Cuando el canal AMC anunció que iba a emprender la producción de un spin off (un derivado) de la serie The Walking Dead, parecía que el canal había abusado tanto de sus muertos vivientes como los emprendedores uruguayos en los 80 con los videoclubs o en los 90 con las canchas de pádel. Cuando se estrenó en televisión The Walking Dead ya habían pasado más de 40 años desde que George Romero diera comienzo a su brutal cosmogonía apocalíptica de muertos caníbales con La noche de los muertos vivientes (1968), pero recién entonces parecía que el público televisivo en general estaba listo para soportar masivamente un producto tan violento y negativo como una serie que recogiera fielmente el espíritu de la obra de Romero. Para ello habían pasado no sólo cuatro secuelas del film de Romero, sino también centenares de películas inspiradas en ellas, productos clase B, cómics, juegos de PC, fiestas de disfraces y hasta bandas de death metal dedicadas a exaltar ese mundo violento y negativo, pero el éxito de The Walking Dead probó que todavía había mercado para obras masivas de esta temática (cómo rápidamente probó la serie competidora Z Nation). Sin embargo, después de cinco temporadas de mordiscos contagiosos, lanzar una serie más que funcionara como precuela de la saga de Rick Grimes parecía un exceso. ¿En serio era tan interesante ver cómo había comenzado la epidemia de zombis descrita en la serie madre? El estreno de Fear: The Walking Dead, hasta ahora la mayor audiencia que haya tenido el lanzamiento de una serie nueva en cable, demostró que sí. Esto, sin embargo, nada decía acerca de su calidad, ni significaba necesariamente que ese interés persistiera al estreno.
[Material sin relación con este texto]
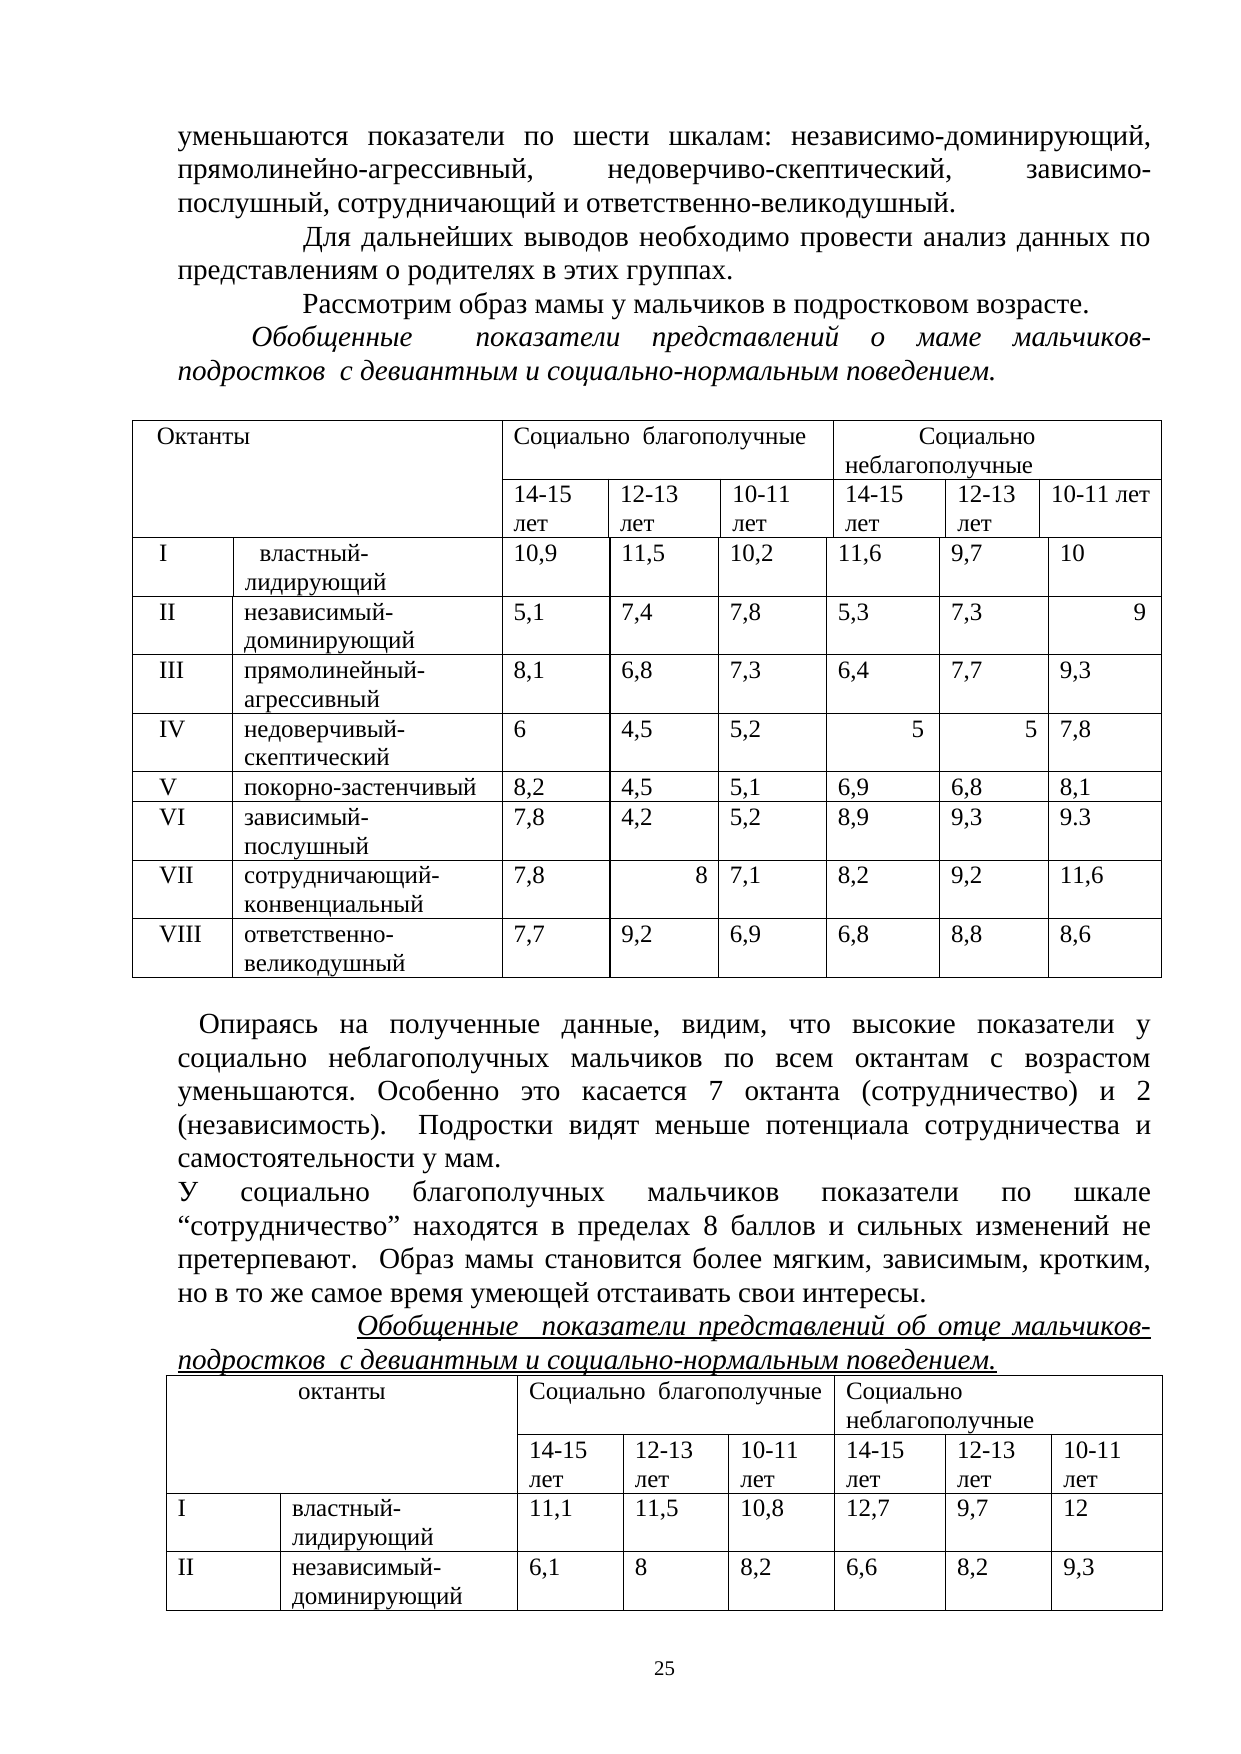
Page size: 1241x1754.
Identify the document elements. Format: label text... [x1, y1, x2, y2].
En un principio, el interés de Fear: The Walking Dead era, al menos para los estadounidenses, similar al producido por el cine catástrofe de Roland Emmerich; mientras que The Walking Dead había transitado sus temporadas en ambientes rurales -y no siempre reconocibles- del sur y el suroeste de Estados Unidos, la nueva serie se anunciaba ambientada en la geografía familiar de Los Ángeles, y en un día que podría ser mañana, cuando en los márgenes de la sociedad comenzaran a ocurrir actos violentos inexplicables, similares en cierta forma a algunos casos muy morbosos, y muy publicitados, de la crónica policial y los efectos de algunas drogas nuevas como las “sales de baño” o el kokodril. De esa forma, la nueva serie se anunciaba como algo más reconocible y de un horror más identificable, al ambientarse no en un mundo futuro ya devastado por los zombis (y donde los humanos son minoría), sino en una actualidad que comienza a verse afectada por un fenómeno apocalíptico, lo que permite una construcción de personajes y relaciones más “normal” y con menor énfasis en la violencia y el gore.

Fear: The Walking Dead cumple con esas premisas, pero sus diferencias con la serie de la que deriva son más profundas que la simple cantidad de cadáveres ambulantes y cabezas reventando. En cierta forma Fear... es más una serie de auténtico horror que The Walking..., que funciona en general como un programa de acción bélica y aventuras. Que el espectador sepa que el destino de la ciudad en la que se desarrolla es inevitablemente negro le otorga, desde el principio, una ominosidad peculiar, que va in crescendo de episodio en episodio. Los grupos familiares que la protagonizan tienen relaciones más convencionales y los personajes (al menos por ahora) son más cuidados y desarrollados que en The Walking..., donde su período de vida (sin contar a los protagonistas) suele ser breve y terminar a los mordiscos. Aquí lo que se comparte es el desconocimiento parcial de los personajes acerca de qué es lo que realmente está pasando y, por supuesto, las posibilidades reales de que eso se pueda controlar. Por otra parte, da la impresión de que -si bien sus hordas son horroríficas- con los zombis a veces menos es más, y un vecino zombificado puede ser más aterrador que las multitudes habituales en este género. Pero lo que hace de Fear... (a pesar de algunos agujeros de guion bastante visibles) una serie mucho más interesante que lo que se podía creer es un aspecto más que nada visual: la lateralidad con la que se va describiendo el fenómeno, jamás narrado desde una oficina estatal o policial que lo esté estudiando, sino por medio de ciudadanos normales que tienen visiones fragmentadas del desastre en curso. En esos momentos de caos e incertidumbre, la serie consigue momentos de una extraña belleza (cualidad que uno no asocia inmediatamente con un montón de muertos podridos y ambulantes), de ese fatalismo melancólico y terminal de las películas más negativas de John Carpenter (o el glorioso y caótico comienzo de El amanecer de los muertos, de George Romero), que siempre recuerdan que los fines del mundo no sólo son espectaculares, sino también tristemente humanos.